Then there are teams like the Jaguars. After a 3-14 season that saw the Jaguars end 2021 with the worst record in the NFL for the second year in a row, the Jaguars don't have many rooting interests in the first-round of the playoffs -- but that doesn't mean the playoffs don't matter.

With the Jaguars looking for a new head coach and interviewing several candidates who coached on either Saturday or Sunday, the Jaguars got a last-minute audition of a number of coaches who are positioning to lead Jacksonville into the future.

So, what did this weekend tell us about the coaches and the Jaguars search for Urban Meyer's replacement? We examine below.

Byron Leftwich navigated Tampa Bay's injuries with relative ease

If you were looking for Byron Leftwich and the Tampa Bay Buccaneers to go with a bombs away-type offense and just challenge the Eagles defense downfield all game, then Sunday's display likely didn't do much for you. But in the context of the Eagles' strength (their defensive line) and the injury issues facing the Buccaneers at offensive line, running back, and wide receiver, it is easy to see why Leftwich and the Buccaneers went with a dink and dump game plan that got the ball out of Tom Brady's hand with swiftness.
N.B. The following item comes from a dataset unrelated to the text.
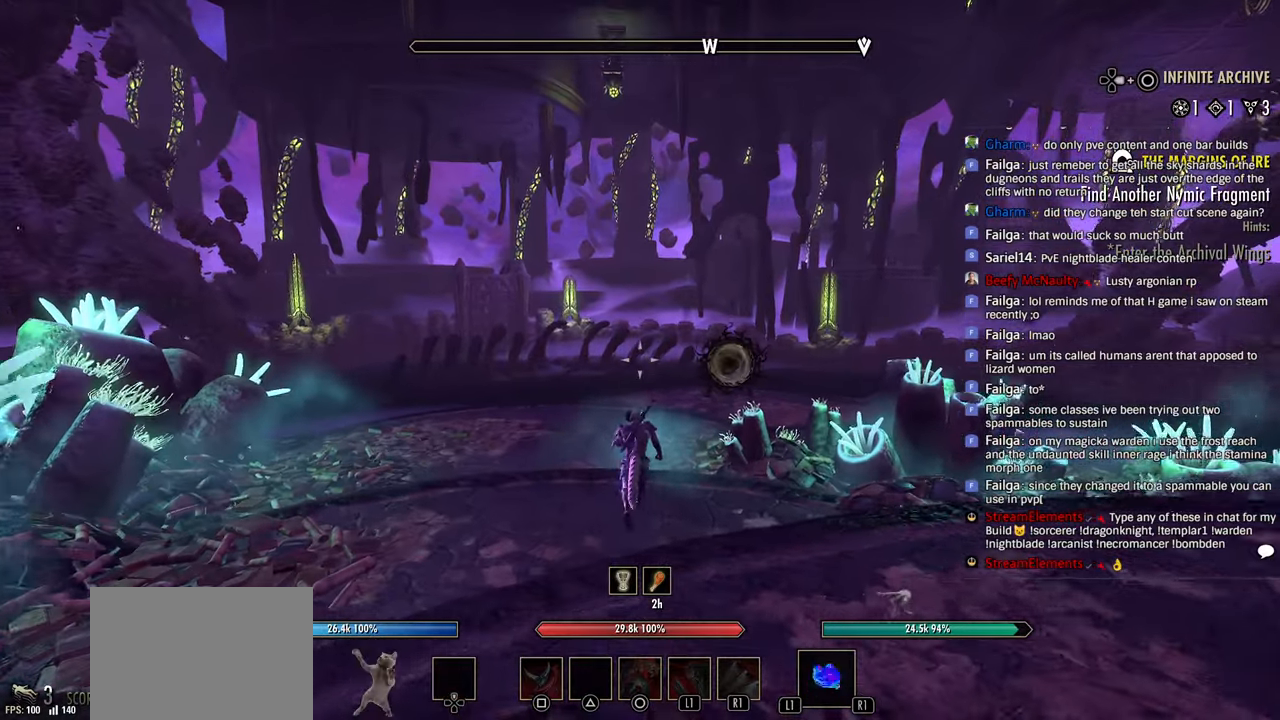
{"dt_ms": 500, "buttons": [], "left_stick": "up", "right_stick": "right", "events": [[150, "right_stick", "right"]]}
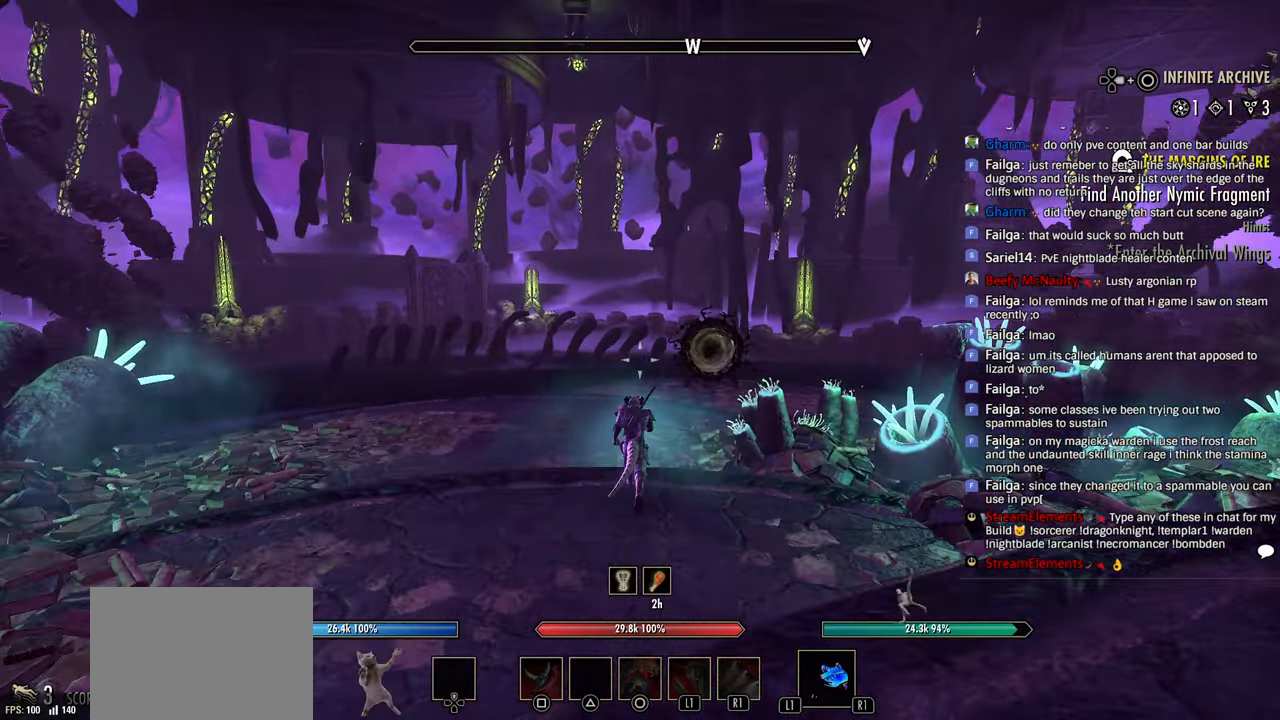
{"dt_ms": 500, "buttons": [], "left_stick": "up", "right_stick": "right", "events": [[150, "right_stick", "center"], [333, "right_stick", "right"], [400, "right_stick", "center"], [450, "right_stick", "right"]]}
From Tristan Wirfs to Ryan Jensen to Leonard Fournette to Chris Godwin and Antonio Brown, the Buccaneers were missing several huge pieces of their offense on Sunday. They still had Brady, Mike Evans, Rob Gronkowski, and O.J. Howard, but they also had to ask players like Breshad Perriman, Tyler Johnson, and Josh Wells step into major roles. Due to an offensive line and skill group full of backups, Leftwich changed the Buccaneers' approach and played a game that let Brady not be left at the mercy of the Eagles' front.

With receivers who were struggling to win one-on-one and a line that wasn't a lock to hold up for slow-developing plays, we saw Leftwich tap into an offense that put Brady in the best position to win despite their losses on offense. Whether Leftwich and Brady can keep the offense afloat against better defenses remains to be seen, but Sunday did show us that Leftwich knows how to navigate injuries and play to his team's strengths, even in unideal situations.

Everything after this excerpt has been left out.